- [Record extracts]
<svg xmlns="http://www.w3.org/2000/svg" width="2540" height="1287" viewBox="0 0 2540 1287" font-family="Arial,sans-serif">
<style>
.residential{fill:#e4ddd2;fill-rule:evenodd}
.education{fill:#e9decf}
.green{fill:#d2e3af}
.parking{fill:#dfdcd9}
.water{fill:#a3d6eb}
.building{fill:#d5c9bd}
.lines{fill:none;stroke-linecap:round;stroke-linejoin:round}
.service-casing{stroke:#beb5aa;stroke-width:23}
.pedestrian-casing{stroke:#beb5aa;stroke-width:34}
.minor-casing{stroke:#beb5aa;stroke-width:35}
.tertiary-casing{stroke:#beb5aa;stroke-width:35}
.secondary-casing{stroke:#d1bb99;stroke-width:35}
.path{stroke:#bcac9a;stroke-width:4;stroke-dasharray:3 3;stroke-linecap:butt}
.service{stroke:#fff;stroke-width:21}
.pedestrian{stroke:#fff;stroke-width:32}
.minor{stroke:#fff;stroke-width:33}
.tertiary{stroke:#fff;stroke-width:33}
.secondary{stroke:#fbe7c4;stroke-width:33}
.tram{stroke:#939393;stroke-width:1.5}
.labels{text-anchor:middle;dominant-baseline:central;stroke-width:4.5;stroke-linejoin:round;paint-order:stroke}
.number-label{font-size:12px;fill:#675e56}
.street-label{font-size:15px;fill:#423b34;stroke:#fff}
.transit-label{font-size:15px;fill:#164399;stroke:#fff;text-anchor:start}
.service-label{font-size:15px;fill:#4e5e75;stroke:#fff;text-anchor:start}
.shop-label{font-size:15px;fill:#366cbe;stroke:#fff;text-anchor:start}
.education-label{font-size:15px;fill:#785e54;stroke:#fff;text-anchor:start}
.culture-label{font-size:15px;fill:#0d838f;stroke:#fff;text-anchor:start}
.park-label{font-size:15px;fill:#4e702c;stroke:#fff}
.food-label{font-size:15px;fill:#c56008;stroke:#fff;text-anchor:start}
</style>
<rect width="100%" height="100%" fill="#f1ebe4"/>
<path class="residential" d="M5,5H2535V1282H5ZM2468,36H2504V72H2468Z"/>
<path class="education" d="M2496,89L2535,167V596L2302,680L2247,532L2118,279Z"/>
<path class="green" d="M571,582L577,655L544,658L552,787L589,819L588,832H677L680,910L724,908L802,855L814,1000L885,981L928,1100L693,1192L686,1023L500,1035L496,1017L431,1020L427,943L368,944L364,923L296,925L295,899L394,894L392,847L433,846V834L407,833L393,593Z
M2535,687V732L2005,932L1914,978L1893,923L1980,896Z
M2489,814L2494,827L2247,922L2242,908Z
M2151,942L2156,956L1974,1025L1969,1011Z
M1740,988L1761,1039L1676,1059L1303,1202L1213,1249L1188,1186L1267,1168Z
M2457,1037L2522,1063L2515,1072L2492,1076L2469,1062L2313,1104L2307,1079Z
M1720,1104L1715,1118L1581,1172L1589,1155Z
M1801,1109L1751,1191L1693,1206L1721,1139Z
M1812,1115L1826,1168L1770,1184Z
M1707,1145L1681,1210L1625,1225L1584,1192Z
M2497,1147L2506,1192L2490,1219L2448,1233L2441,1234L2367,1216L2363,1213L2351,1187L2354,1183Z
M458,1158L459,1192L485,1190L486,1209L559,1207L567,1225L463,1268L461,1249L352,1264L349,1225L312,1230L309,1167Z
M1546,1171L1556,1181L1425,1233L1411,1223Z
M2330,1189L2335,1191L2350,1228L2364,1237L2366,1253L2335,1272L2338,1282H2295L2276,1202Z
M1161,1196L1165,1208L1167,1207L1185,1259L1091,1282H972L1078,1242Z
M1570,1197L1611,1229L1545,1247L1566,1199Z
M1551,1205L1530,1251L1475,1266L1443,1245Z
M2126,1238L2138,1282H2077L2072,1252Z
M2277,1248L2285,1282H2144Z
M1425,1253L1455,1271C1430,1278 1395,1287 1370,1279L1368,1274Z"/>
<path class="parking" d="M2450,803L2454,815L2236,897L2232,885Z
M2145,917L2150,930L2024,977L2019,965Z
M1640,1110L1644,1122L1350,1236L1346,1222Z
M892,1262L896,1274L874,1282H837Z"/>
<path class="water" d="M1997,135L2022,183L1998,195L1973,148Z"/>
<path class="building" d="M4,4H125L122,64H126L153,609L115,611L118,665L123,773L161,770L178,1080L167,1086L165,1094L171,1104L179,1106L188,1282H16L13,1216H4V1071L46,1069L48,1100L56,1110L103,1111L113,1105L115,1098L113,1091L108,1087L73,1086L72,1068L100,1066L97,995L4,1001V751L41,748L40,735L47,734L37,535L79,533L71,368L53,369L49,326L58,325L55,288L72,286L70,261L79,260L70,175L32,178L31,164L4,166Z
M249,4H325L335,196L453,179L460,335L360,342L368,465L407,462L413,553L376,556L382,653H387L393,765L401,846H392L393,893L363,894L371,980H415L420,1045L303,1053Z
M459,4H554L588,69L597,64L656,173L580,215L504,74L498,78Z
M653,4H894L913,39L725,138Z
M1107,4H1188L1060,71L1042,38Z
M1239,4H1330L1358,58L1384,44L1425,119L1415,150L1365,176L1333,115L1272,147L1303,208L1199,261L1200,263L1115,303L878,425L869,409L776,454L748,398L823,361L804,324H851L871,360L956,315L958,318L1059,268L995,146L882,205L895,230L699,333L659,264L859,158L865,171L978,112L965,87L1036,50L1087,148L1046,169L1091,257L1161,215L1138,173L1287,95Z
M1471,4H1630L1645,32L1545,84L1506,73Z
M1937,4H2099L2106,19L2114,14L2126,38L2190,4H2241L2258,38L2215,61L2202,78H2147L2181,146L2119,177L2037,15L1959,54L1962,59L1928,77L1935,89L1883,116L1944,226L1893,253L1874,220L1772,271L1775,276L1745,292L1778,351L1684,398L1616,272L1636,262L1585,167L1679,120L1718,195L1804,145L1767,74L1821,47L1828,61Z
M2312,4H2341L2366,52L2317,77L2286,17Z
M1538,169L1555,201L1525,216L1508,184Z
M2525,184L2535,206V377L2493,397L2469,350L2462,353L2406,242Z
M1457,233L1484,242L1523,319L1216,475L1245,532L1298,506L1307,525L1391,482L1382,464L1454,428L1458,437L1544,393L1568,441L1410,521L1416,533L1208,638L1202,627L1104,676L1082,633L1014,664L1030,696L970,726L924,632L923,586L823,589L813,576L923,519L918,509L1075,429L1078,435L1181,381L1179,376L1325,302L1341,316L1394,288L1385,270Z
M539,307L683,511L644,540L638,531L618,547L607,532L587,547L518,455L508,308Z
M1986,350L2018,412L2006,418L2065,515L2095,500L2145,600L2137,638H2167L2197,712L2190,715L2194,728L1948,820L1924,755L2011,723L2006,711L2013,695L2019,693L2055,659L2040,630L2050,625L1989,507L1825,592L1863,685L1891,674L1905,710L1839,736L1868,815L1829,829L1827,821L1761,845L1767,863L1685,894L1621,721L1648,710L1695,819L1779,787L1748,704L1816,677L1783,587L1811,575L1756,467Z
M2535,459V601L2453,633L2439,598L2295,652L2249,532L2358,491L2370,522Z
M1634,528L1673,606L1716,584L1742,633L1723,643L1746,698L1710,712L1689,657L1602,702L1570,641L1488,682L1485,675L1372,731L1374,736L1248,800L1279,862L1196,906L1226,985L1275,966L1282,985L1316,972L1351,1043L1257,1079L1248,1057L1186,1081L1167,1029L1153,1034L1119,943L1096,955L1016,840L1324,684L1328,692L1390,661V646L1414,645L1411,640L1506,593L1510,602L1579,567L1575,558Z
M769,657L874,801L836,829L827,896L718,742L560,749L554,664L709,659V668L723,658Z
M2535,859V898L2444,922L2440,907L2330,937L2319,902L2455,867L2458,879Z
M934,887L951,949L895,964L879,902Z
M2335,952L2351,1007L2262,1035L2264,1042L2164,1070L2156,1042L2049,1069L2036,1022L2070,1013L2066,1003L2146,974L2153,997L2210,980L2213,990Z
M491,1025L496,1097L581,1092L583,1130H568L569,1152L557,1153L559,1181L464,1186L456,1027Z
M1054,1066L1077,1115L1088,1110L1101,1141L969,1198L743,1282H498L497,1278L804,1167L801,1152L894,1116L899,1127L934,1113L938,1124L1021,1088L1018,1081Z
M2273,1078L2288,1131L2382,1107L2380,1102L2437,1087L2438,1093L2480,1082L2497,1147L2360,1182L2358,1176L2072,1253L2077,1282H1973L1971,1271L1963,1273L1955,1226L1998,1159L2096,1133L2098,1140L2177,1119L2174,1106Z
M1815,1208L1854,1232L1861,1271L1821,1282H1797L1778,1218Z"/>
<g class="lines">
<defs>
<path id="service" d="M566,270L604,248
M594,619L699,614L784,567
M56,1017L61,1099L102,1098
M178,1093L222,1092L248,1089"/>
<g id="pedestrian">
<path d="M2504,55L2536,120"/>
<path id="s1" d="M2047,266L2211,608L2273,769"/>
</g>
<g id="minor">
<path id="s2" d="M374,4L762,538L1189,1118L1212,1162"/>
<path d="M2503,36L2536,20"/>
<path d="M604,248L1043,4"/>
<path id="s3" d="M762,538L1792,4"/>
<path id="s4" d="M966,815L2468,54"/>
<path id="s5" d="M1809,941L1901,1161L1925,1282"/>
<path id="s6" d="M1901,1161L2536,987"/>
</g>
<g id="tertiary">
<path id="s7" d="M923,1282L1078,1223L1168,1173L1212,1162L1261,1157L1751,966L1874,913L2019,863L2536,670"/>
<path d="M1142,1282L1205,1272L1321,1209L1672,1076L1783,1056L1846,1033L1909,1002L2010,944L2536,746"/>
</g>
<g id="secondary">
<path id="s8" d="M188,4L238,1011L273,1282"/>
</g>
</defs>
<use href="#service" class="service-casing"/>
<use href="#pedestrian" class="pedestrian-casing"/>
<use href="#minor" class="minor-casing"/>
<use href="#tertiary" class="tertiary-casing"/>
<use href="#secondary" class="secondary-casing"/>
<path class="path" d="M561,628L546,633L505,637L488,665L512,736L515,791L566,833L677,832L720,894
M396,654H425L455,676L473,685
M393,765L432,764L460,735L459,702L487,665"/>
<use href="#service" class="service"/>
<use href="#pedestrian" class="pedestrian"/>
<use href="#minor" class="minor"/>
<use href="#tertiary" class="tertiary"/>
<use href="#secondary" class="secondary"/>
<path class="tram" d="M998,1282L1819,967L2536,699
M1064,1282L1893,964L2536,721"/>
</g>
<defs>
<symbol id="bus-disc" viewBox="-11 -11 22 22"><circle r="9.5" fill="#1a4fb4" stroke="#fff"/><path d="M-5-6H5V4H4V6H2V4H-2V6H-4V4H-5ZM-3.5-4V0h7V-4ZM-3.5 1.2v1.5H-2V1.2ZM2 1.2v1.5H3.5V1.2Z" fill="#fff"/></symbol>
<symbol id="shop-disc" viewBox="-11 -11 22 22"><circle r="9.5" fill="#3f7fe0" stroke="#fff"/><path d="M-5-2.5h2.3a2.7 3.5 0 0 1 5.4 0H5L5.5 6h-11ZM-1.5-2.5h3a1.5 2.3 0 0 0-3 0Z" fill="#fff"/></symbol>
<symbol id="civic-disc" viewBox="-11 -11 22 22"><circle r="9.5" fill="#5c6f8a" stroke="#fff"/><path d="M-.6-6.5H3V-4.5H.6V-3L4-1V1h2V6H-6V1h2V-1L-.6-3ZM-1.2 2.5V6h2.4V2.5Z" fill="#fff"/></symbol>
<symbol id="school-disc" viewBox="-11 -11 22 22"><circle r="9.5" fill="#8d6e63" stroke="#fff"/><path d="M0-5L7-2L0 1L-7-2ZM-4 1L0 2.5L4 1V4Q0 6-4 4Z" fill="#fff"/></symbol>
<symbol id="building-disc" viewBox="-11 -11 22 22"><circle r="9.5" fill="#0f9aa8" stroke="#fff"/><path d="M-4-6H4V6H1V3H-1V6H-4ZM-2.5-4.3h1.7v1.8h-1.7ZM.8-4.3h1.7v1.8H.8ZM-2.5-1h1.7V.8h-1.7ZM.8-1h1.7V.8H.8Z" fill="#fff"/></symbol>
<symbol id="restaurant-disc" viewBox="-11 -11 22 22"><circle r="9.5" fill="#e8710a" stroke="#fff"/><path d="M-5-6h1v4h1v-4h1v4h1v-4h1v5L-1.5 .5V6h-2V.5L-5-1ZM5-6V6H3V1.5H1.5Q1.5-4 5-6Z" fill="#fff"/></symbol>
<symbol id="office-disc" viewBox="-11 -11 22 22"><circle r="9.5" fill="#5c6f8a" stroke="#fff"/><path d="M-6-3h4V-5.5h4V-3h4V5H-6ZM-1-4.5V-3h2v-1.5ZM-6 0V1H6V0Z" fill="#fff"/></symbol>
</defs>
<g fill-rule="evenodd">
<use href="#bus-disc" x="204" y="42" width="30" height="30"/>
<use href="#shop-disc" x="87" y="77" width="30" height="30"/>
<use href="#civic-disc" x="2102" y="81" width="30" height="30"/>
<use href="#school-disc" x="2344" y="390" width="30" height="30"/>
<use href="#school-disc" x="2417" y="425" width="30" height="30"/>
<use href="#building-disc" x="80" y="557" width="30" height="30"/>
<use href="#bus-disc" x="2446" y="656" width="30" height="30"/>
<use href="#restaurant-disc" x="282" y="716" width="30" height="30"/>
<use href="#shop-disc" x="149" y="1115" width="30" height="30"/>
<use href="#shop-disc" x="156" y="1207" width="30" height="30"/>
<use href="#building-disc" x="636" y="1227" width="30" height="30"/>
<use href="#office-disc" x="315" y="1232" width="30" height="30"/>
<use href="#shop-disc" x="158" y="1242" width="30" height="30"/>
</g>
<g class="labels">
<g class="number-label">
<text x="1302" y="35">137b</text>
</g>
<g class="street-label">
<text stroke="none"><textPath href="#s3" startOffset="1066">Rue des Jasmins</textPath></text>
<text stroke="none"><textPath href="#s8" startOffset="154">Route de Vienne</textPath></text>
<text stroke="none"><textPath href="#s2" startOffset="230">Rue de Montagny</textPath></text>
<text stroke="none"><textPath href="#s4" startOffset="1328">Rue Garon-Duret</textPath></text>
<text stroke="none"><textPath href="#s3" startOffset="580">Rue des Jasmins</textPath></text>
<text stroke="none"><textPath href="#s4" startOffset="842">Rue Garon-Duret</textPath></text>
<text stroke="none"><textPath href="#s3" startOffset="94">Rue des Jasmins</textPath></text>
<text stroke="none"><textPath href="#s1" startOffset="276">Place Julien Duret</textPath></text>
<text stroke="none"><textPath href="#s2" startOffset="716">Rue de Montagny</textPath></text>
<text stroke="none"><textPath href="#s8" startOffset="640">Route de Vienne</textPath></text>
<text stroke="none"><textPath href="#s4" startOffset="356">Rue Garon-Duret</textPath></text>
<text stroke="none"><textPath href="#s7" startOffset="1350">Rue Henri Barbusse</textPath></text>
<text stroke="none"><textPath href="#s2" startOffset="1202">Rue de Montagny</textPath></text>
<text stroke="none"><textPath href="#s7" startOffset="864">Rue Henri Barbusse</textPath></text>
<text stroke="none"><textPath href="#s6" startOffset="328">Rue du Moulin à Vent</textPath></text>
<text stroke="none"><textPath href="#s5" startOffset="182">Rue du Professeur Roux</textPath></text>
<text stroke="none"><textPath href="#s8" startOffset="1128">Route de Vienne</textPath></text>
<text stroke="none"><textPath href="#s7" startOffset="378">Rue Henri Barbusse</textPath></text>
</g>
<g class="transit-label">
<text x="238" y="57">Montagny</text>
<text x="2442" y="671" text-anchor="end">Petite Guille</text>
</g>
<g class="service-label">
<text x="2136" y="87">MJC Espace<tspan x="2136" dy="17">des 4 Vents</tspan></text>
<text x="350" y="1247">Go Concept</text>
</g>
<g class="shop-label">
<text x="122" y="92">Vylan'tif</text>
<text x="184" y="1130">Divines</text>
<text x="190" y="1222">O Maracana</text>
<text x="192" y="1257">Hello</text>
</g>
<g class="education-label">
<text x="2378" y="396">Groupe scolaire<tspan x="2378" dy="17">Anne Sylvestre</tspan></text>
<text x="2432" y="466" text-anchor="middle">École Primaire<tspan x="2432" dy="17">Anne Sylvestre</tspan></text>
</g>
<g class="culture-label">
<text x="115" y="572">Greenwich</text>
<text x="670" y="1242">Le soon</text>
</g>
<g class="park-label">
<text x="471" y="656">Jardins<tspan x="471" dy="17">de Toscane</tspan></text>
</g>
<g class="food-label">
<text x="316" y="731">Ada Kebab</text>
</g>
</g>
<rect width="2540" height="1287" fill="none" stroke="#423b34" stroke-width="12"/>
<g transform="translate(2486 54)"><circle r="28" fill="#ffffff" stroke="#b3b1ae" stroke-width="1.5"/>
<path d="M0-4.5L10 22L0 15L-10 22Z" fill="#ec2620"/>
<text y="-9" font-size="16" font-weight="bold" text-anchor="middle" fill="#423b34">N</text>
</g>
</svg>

- [What you need to do]
Filter the listing by the string "rule"; copy each matching line.

- [Answer to this exercise]
.residential{fill:#e4ddd2;fill-rule:evenodd}
<g fill-rule="evenodd">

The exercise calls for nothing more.